On the other hand, Biden's numbers could improve across the board if he learns how to communicate and figures out how to lead, and if inflation lands softly and the economy begins recovery by 2024. Of those, the unlikely soft economic landing seems the most likely.

Trump's political health could actually get worse as Liz Cheney and friends keep laying him bare.

But always keep this in mind: A multi-candidate Republican primary and the Electoral College could re- install Trump anyway through inordinate minority power.

Meanwhile, nearly two of three in Biden's party don't want him to run again, largely because of his age and perhaps perceived effects of it, not to mention the threat or likelihood of his defeat based on it. His calling card for the nomination in 2020 was electability. Take that away and he's the Biden who twice lost Democratic presidential primaries badly.

The finding also reflects that Biden's style of delegating and reacting has managed to alienate his party's progressive wing for being too cautious and the centrist contingent for being too bold.

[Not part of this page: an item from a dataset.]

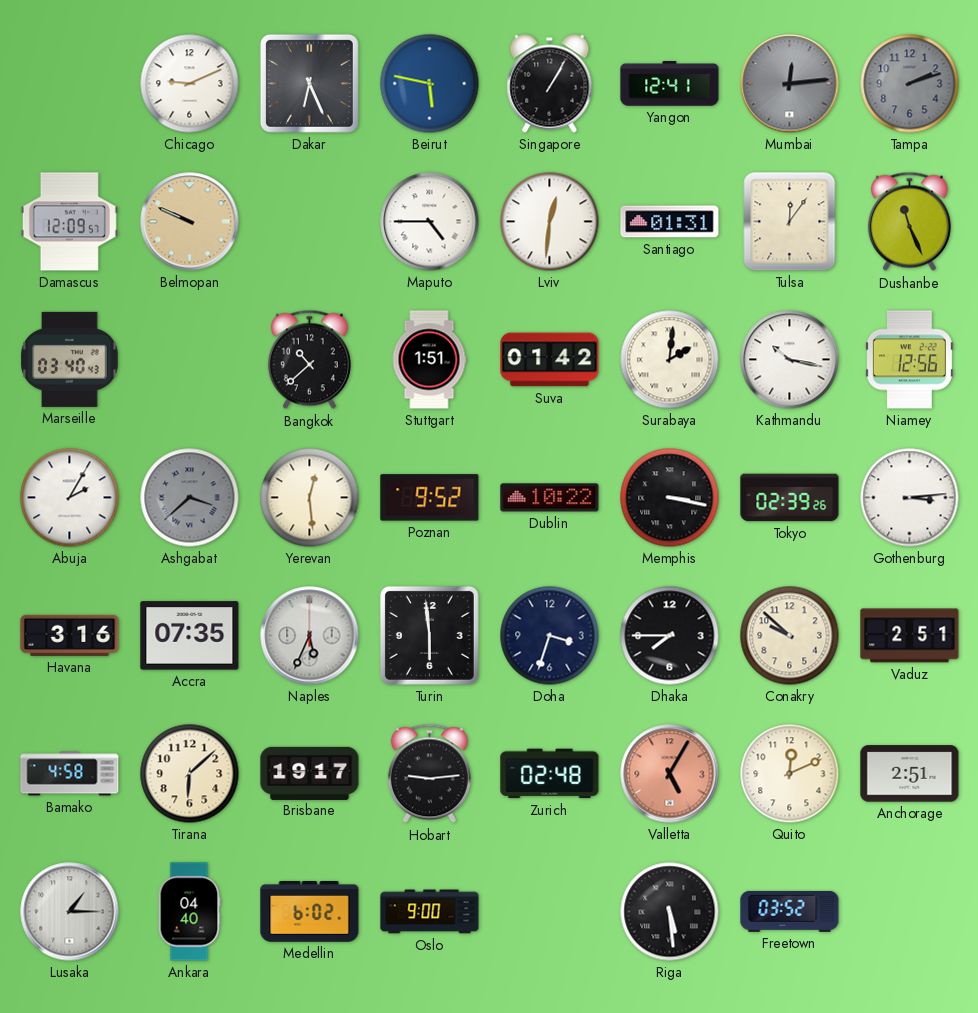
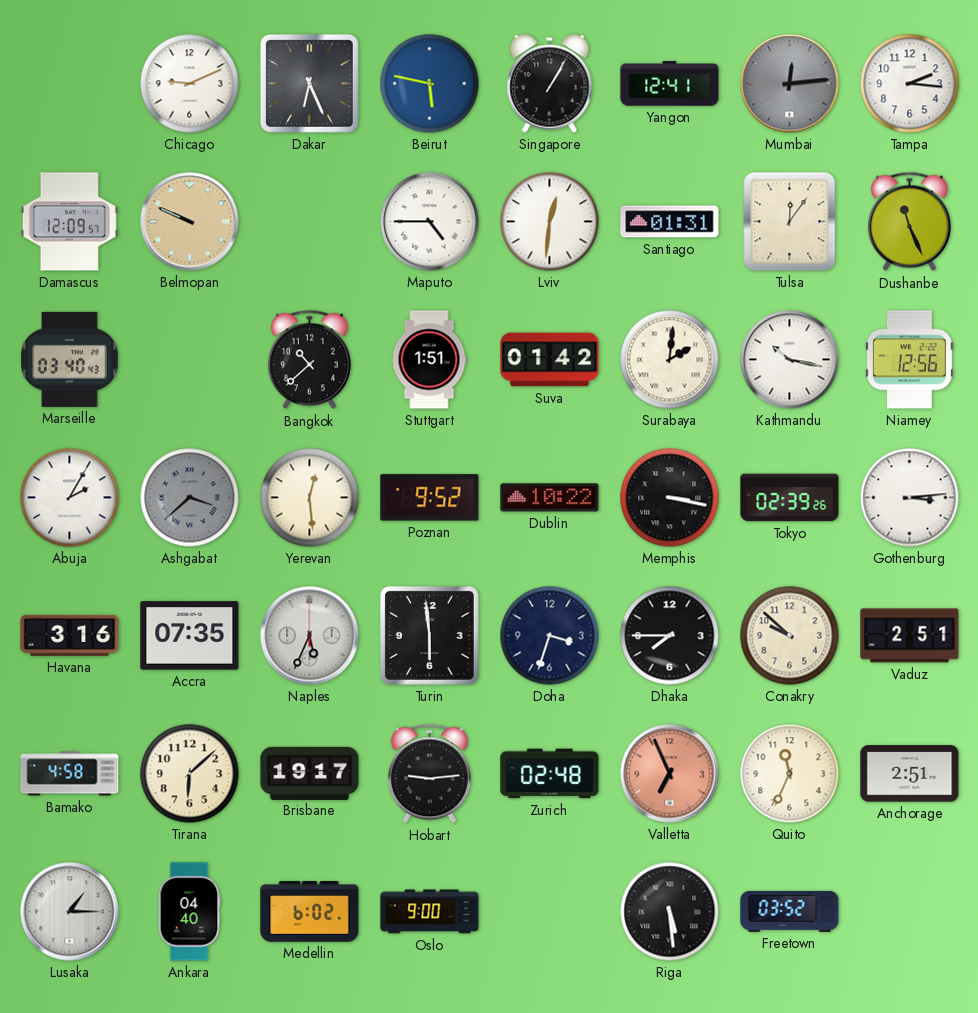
Tampa: 2:12 -> 2:16
Tampa dial: grey -> white
Valletta: 5:05 -> 6:56
Quito: 12:11 -> 11:34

Biden speaks the language of the left when told to do that, but does so without confidence or credibility. That he even tries distresses the center, the language of which he speaks only slightly better. He simply is not ideological or much good at teleprompter reading.

While Bidenism doesn't exist for Democrats except as a default position, Trumpism, or at least disruptive resentment conservatism, remains the heavily dominant element of the Republican Party even as party voters show signs of moving away from the disgraced namesake.

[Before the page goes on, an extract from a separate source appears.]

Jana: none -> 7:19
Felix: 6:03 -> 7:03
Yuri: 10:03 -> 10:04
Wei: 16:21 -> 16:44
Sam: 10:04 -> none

The party's second choice, DeSantis, is all about Trumpian disruption and resentment.

The third choice is Ted Cruz, the most disruptive and resentful Republican until Trump and DeSantis came along.

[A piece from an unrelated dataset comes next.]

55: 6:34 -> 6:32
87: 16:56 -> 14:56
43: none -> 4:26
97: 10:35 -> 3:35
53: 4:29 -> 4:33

One valid way to look at the Times-Siena poll that had Trump at 49 percent among Republican primary voters with DeSantis at 25 and Cruz at 7 is that 81 percent of Republicans ... actually like that kind of thing.

Finally, that 42-38 advantage that the Harvard poll shows Harris holding over DeSantis probably reflects generic leanings on the two parties. After all, Democrats have led in the meaningless raw popular vote for nearly all recent elections.

It perhaps also shows Republicans dragged down more among swing voters by insurrection than Democrats are dragged down by inflation and ineptitude.

But raw popular leanings are never the point. The Electoral College defies them in presidential years, and, in midterms, the context is a referendum on the sitting president's performance, which motivates the out-of-power base more than the in-power base.

The only variable is the U.S. Supreme Court ruling repealing Roe v. Wade, which gave dejected Democrats something of their own to vote against, even if they think their president has been typically asleep at the switch on it.

Here, then, is a conclusion not jumped to, but reasoned toward in these paragraphs: The advantage for the midterms stays with the out-of-power Republicans unless Roe v. Wade blows up the equation, and the presidential race in 2024 will pit Trumpism if not Trump against somebody not Biden, with a half-dozen states deciding for the rest of us.